But I’m refusing to go to the cinema to see London Has Fallen. I’m not saying it’s a bad movie. It might be very good. If London has, as the title promises, fallen — then that sounds quite entertaining. I’ve fallen myself and it can be quite painful, especially on the knees.
It is seemingly about the US President visiting our shores and being kidnapped, or lost, or in some fashion misplaced amid exploding buildings. Who wouldn’t want to see a film about an old American chap wandering around in a confused manner amid famous landmarks that are on fire?
But my problem is that the trailer has a line in which a newscaster claims, “London has been decimated”.
No.
London hasn’t been decimated.
Decimated doesn’t mean something has been devastated or ruined or razed to the ground.
Decimation was punishment for an underperforming Roman legion in which one man in 10 was killed by his fellow soldiers. “Decimatus” was the Latin word.
There are further examples throughout history, indeed there is some evidence that a unit of the French army was decimated by its commanding officers for cowardice during World War 1. They drew numbers out of a hat and shot every tenth man. A bit like bingo, but with less attractive prizes.
The word “decimation” is recorded in Britain from the 16th Century when it seems to have been a synonym for “tithing” the practice of the Church claiming a tenth of a person’s income or produce.
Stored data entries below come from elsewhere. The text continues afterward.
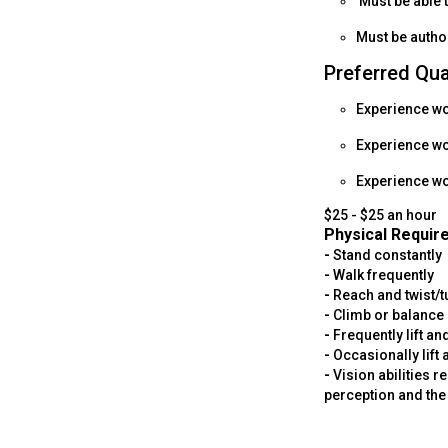
Must be able 
Must be author
Preferred Qua
Experience wor
Experience w
Experience wor
$25 - $25 an hour
Physical Requir
-
Stand constantly
-
Walk frequently
-
Reach and twist/
-
Climb or balance 
-
Frequently lift a
-
Occasionally lift
-
Vision abilities r
perception and the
In English, then, “decimation” had two meanings: either giving the local vicar some turnips or executing 10% of your soldiers. There is a clear similarity; both involve sacrificing one in 10, although you should only make a stew with one of them.
This is what we should be doing, creating words to describe things that don’t have a name. We are good at creating words, it is one of the English language’s great strengths. We create, borrow and steal words all the time.
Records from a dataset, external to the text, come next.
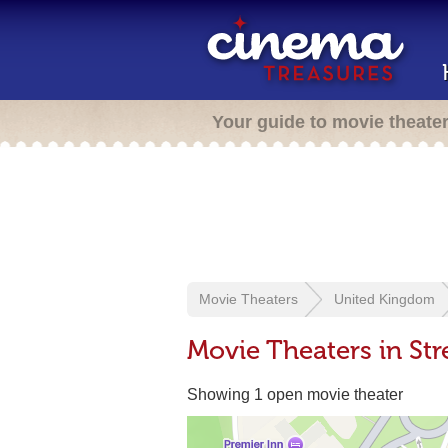
Your guide to movie theate
Movie Theaters
United Kingdom
Movie Theaters in Str
Showing 1 open movie theater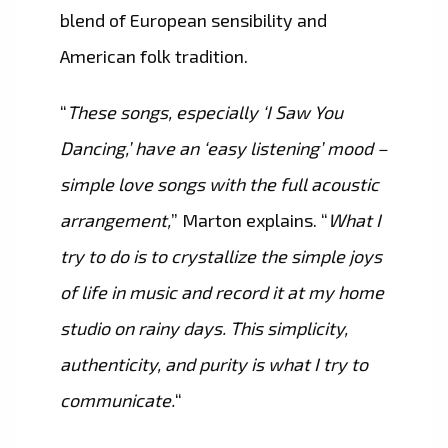
blend of European sensibility and
American folk tradition.
“
These songs, especially ‘I Saw You
Dancing,’ have an ‘easy listening’ mood –
simple love songs with the full acoustic
arrangement,
” Marton explains. “
What I
try to do is to crystallize the simple joys
of life in music and record it at my home
studio on rainy days. This simplicity,
authenticity, and purity is what I try to
communicate.
“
However, the opposite has now happened. Decimated is wrongly applied to describe something that already has a description. This is wasteful and pointless.
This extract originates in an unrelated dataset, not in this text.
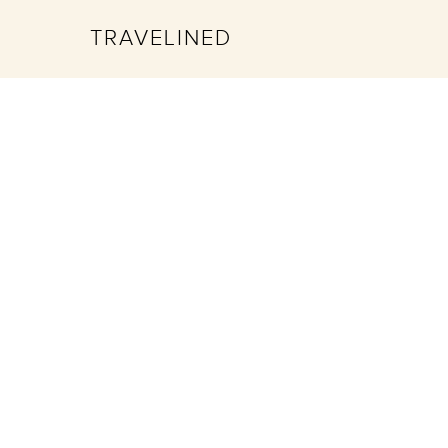
TRAVELINED
Hit enter to search or ESC to close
I suspect some idiot didn’t understand it. He (it’s always a man!) heard “decimation” and thought it was a sexy word. He must have picked up from the context that to be decimated wasn’t a good thing, so assumed it meant to damage.
That person was wrong. But more and more people, with similarly limited vocabularies, copied him.
Now it is in widespread use by people who mean to say destruction, damage or ruin. I’ve even seen a description of a person decimated by a disease.
Before anyone points out: “But the dictionary says…” the dictionary is wrong. Dictionaries are great on how words are spelled; they are unreliable on what a word should mean because they insist on giving definitions based on what the public is actually saying rather than what it should be saying.
Where shall we end up if we accept the errors people make as new meanings? Soon, everything will mean anything and nothing will also mean anything. I am fearful for “barter” because a lot of people seem to think it means “haggle”. And “literally” literally doesn’t mean literally any more. In some people’s mouths it just seems to mean “very”. I can’t tell you how sad this makes me.
I hasten to add, however, I enjoy seeing the language evolve. I’m no stick-in-the-mud. Awful used to mean full of awe; nice used to mean stupid. Meat used to mean any solid food. My grandmother would chant the old Scots grace “We hae meat and we can eat” when sitting down to a plate of cauliflower soup. I’ve seen the word “meat” evolve during my lifetime and find that fascinating.
But there is no good reason to change the meaning of decimated. We already have perfectly adequate words to describe damage. If we accept that decimated no longer means reduce by one in 10, we are left without a word for being reduced by a tenth. English will have become less expressive as a means of communication merely because ignorant people have been copying one another.
Never mind London, the whole language has fallen.